La Chine est disposée à partager son expérience de développement avec les pays africains rendant ainsi «hautement compatible» le rêve de l’Afrique et de la Chine en matière de développement durable. Les relations entre l’Afrique et la Chine continuent de se renforcer par le biais des investissements, mais aussi des migrations de part et d’autre.

Suite au 7eme Sommet du FSCSA de Beijing, les Africains bénéficient désormais d’un large éventail d’opportunités pour investir de plus en plus en Chine dans les années à venir, notamment par le biais des foires internationales et d’autres facilités d’ordre administratif et commercial.

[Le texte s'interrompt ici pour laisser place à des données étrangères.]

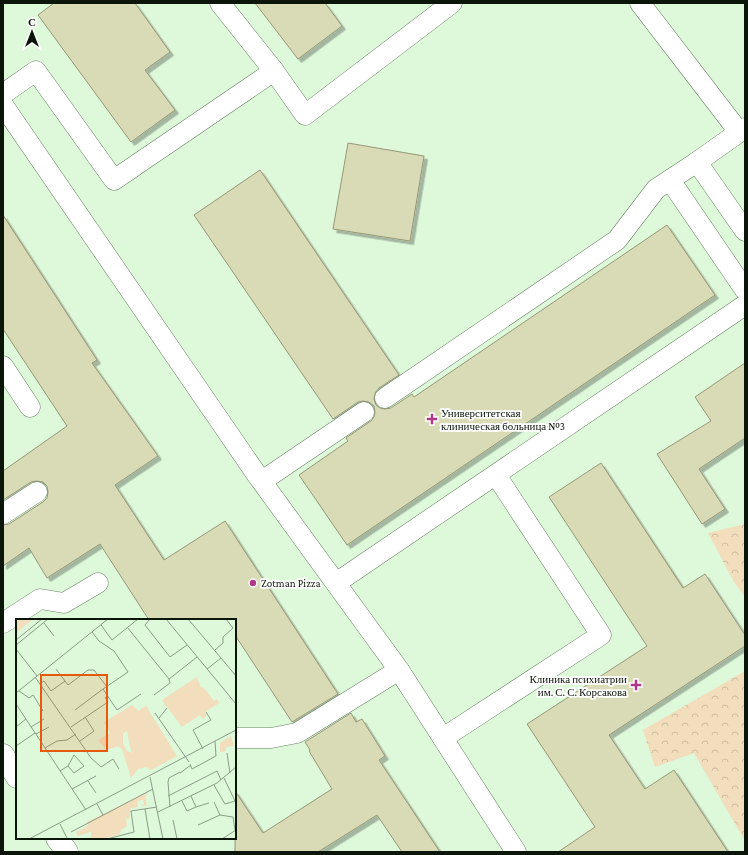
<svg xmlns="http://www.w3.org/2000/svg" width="748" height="855" font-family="'Crimson Pro',serif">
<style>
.forest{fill:url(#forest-crowns)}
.building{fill:#d9dbb6;stroke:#969876;filter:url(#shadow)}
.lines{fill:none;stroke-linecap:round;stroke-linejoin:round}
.service-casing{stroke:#6b8267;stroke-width:21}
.minor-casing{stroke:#6b8267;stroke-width:23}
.service{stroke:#fff;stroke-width:20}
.minor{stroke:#fff;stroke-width:22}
.poi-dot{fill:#b33788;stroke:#fff;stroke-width:1.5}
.labels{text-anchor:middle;stroke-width:3.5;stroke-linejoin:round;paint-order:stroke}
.poi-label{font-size:11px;fill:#0c150a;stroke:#fff;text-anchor:start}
.inset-road{fill:none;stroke:#8a9d87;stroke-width:1}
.view{fill:#e8590c;fill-opacity:0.15;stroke:#e8590c;stroke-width:2}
.inset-edge{fill:none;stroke:#0c150a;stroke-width:2}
</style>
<defs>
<pattern id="forest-crowns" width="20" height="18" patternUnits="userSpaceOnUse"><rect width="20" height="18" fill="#f2ddbc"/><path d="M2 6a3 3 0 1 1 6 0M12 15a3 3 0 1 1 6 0" fill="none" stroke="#cebda0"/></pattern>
<filter id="shadow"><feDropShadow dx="3.5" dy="3.5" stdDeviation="0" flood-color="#0004"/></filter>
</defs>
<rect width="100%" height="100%" fill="#def8da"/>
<g class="forest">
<path d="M 745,524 L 745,597 L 734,582 L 708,533 Z"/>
<path d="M 745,671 L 745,841 L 694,753 L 655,767 L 643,730 Z"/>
</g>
<g class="building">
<path d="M 54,3 L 135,3 L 170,52 L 145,70 L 175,110 L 131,142 L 38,15 Z"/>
<path d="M 255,3 L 325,3 L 342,26 L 298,59 Z"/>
<path d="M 348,143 L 424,156 L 410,241 L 333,229 Z"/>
<path d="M 260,170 L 399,375 L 379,388 L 375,393 L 374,399 L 376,405 L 380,408 L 385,409 L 391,408 L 412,394 L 414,397 L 667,225 L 715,295 L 347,545 L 299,475 L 348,441 L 346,438 L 371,421 L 374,417 L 375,412 L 374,406 L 369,402 L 363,401 L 358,402 L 333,419 L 194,215 Z"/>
<path d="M 3,215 L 97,360 L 92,363 L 158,456 L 115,485 L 164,560 L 225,521 L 338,694 L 292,722 L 235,635 L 235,620 L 149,620 L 100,544 L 47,578 L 29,548 L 3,566 L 3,525 L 9,524 L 43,502 L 47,498 L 48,492 L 47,486 L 43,482 L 36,481 L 31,482 L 3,500 L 3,471 L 67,426 L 3,329 Z"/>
<path d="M 745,363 L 745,438 L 699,469 L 725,509 L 702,524 L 657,454 L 711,421 L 695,397 Z"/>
<path d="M 601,463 L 683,588 L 705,574 L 745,635 L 745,646 L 609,735 L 645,789 L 674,770 L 728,852 L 558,852 L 595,827 L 527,724 L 647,646 L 549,497 Z"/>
<path d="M 351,713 L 356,722 L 362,719 L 385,756 L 379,760 L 440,852 L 402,852 L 377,815 L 318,852 L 233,852 L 235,851 L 235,791 L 263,833 L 332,789 L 309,751 L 310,750 L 305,742 Z"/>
</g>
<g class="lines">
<defs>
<g id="service">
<path d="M 220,3 L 274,71 L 305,115 L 452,3"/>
<path d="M 640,3 L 739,132"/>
<path d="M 3,94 L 36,71 L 114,180 L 274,71"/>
<path d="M 3,105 L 257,475 L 399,670 L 516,852"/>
<path d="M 745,128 L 697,162 L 745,231"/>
<path d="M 670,180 L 745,290"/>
<path d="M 3,366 L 30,407"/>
<path d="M 385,398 L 617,240 L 656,189 L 697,162"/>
<path d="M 262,481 L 364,412"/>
<path d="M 3,514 L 37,492"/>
<path d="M 336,583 L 745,305"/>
<path d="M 3,623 L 40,599 L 64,603 L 98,583"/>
<path d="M 235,738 L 271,738 L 297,733 L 399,670"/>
<path d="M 443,738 L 601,635 L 496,475"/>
</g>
<g id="minor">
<path d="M 3,755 L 17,777"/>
<path d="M 57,838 L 67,852"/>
</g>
</defs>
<use href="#service" class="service-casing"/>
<use href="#minor" class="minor-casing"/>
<use href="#service" class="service"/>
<use href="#minor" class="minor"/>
</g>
<g class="poi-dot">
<path d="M430 413h4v4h4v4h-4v4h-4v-4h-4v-4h4z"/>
<circle cx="253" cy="583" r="4"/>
<path d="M634 679h4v4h4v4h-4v4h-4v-4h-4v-4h4z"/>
</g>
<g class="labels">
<g class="poi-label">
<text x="441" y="417">Университетская<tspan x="441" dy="13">клиническая больница №3</tspan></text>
<text x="261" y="587">Zotman Pizza</text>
<text x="627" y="683" text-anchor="end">Клиника психиатрии<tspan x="627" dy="13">им. С. С. Корсакова</tspan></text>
</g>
</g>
<g transform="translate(16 619)">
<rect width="220" height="220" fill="#def8da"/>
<path d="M 116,86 L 122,92 L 130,87 L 161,137 L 135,151 L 130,148 L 122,150 L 115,159 L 106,130 L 102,127 L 91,131 L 82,121 L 94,114 L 88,103 ZM 111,112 L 114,128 L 116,134 L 111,132 L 107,125 L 107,114 ZM 132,173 L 129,178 L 131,187 L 125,187 L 128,185 L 127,181 L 121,182 L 122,188 L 115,189 L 113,200 L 110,199 L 111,207 L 105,211 L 104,215 L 87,220 L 75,220 L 75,212 L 71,203 Z" fill="#f2ddbc" fill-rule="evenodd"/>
<path d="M 0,0 L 17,0 L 0,14 ZM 181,58 L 185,69 L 187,68 L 198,82 L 201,80 L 203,84 L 189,93 L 191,97 L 186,100 L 184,96 L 166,108 L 146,81 ZM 215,117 L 218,127 L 210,128 L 210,132 L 204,133 L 204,124 ZM 83,201 L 87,209 L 62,217 L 60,213 Z" fill="#f2ddbc"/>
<path class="inset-road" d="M 134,0 L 129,6 L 154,38 L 171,26M 150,0 L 220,85M 172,0 L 205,39 L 191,50M 28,4 L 38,17M 85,6 L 96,21 L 122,0M 111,8 L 153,60 L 181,38M 76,13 L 83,22 L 98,32 L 112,53 L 87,70 L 101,91 L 125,75M 0,21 L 26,0M 0,26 L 32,0M 0,30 L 21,57M 199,31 L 207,24 L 207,18 L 217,9 L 210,0M 205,39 L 220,57M 40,50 L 52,66 L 72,51 L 78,51 L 91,68M 19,58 L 75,139 L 85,148 L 97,140 L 103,150M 25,64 L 28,62 L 35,72 L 49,62M 3,72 L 13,79 L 17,76 L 27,92M 0,74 L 92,0M 138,76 L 154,64 L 153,60M 0,85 L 70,191M 59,91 L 87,70M 139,94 L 173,143M 143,99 L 151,89M 0,108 L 10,100M 15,108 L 28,100M 55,108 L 92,83 L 89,78M 20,115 L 33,108M 64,122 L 78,112 L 69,98M 0,127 L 19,114M 29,129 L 41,122 L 51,121 L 60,115M 187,130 L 177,111 L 195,101 L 190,93M 211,134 L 214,154M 174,145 L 176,150 L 200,137 L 199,122M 44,152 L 52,147 L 58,136 L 68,147 L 58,154 L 52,147M 164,154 L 175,146M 134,158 L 147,220M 72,162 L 80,174M 198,166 L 209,185 L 219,182 L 208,159M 56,170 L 80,157M 152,177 L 201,152 L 205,161M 166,182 L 171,192 L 180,188 L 175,177M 198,183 L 204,196 L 217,198 L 219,211M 81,185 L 87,196M 154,188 L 152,163 L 153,159 L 164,153M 180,188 L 193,184M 129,190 L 134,220M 142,193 L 201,164 L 220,148M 157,201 L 161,220M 44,205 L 51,219M 182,206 L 204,196M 55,213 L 137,170M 13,220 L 220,111M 91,220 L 118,213 L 115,192 L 141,188M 206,220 L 220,211"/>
<path class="view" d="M 25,56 L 91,56 L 91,132 L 25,132 Z"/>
<rect width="220" height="220" class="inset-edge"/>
</g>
<rect width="748" height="855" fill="none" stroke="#0c150a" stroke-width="8"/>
<g transform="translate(32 32)" stroke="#ffffff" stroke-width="3" paint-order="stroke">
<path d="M0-3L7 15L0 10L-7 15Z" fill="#0c150a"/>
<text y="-6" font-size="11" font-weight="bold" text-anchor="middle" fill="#0c150a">С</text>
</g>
</svg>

Présentement la plupart des investissements africains se font dans la machinerie, les produits pharmaceutiques et la haute technologie telle que l’électronique. Ces investissements sont liés à l’augmentation du nombre d’Africains résidant en Chine. Il y a plus de 200 000 Africains résidant à Guangzhou. Une nouvelle génération de diasporas africaines va bientôt ajouter des caractéristiques uniques à la diversité culturelle mondiale.

Cette évaluation ne prend pas en compte le nombre croissant d’étudiants africains en Chine, dont la plupart bénéficient de bourses offertes par le gouvernement chinois. Contrairement à l’opinion générale, l’intervention de la Chine sur le continent africain ne se limite pas au commerce de produits de base.

La plupart des projets financés par le gouvernement chinois sont conçus pour promouvoir l’industrie manufacturière et le commerce inter-africain. Dans ce cadre l’Éthiopie a acquise des connaissances considérables en matière d’industrie manufacturière grâce à son partenariat avec les Chinois.

Comment les pays africains peuvent-il adapter ces leçons à leurs besoins locaux ? La réponse à cette question constituera le test ultime de la confiance des pays africains en leur capacité à transcender l’héritage post-colonial et à devenir des économies émergentes.

Contrairement aux relations historiques de l’Afrique avec l’Occident, les relations Sino-africaines font preuve d’une plus grande détermination de la part des Africains et de leurs gouvernements pour façonner leur coopération avec la Chine afin de refléter les intérêts du continent.